John, perhaps if people stay focused on the reasons why they invested in this group (as opposed to speculated), this thread would become less manic. From a purely fundamental point of view, I would think that principal drivers for profitability in the sector would be the number of barrels pumped, the current shortage of rigs, and the need to replace dwindling oil reserves. All of these indicators are strongly bullish, and haven't changed.

Regards,

Paul



To: upanddown who wrote (12717)2/24/1998 2:30:00 PM
From: RGinPG  Read Replies (1) | Respond to of 95453
 
Do you know what WTI oil is? I don't, I'm asking, but it generally runs about $2 PB lower than the NYMEX light sweet crude quoted in the more recent charts on that webpage. Which means if we get down to $14.5 PB or so we will be at lows not seen since 1978. Of course, these are not inflation adjusted numbers. Actually a Light Sweet crude price of $20 today is equivalent to the lows reached in 1986 of $14 Light sweet crude ($12 WTI) seen on the chart (assuming inflation of 3% per annum).

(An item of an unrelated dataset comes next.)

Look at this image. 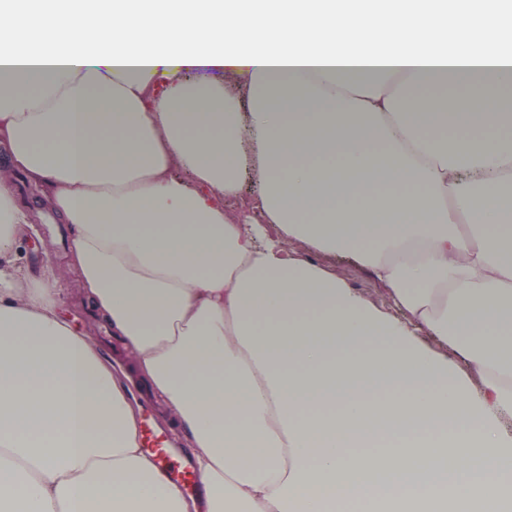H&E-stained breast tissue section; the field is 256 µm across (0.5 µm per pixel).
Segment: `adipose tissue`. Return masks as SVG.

Being pretty much a contrarian, I see this at good news. That these companies can remain profitable even while oil is at historic low prices (inflation adjusted prices anyway) reflects on the excellent ability to maintain profitability. Of course, I'm sure there is a limit to this ability. However, oil cannot stay at these prices for much longer (can it?).

Want to here something else that may sound silly? I think it is a good thing for these stocks that the Iraqi situation resolves peacefully. I'd like to see these stocks increase in value to match their fundamentals, not because of temporary fears of war and destruction of reserves. We'll get much less volatility this way, and the stocks will move up on their own merit.



To: upanddown who wrote (12717)2/24/1998 2:40:00 PM
From: dougjn  Read Replies (1) | Respond to of 95453
 
Peg for oil drillers is a basically flawed analysis. That is because assuming that the last year's earnings increase, or even the projected increase one year out is absolutely not indicative of longer term growth rates, say five years average, which will be much lower.

A reasonable multiple to apply to 98 earnings is the five year forward growth rate, or probably better, three to four years from the end of 98 on out.

It is quite difficult to estimate that growth rate. I use 20% for most of the larger offshore drillers. Its a wing. That still makes them pretty attractive .... IF oil prices return to the high teens or better.

I'm afraid they won't for at least six months. Because I'm afraid the Saudis have a lot more to loose by say cutting production 1 million barrels than to gain from a higher price. Of course if all producers cut just a little bit they would all gain much more than they lost. But that ain't the dynamic these days especially.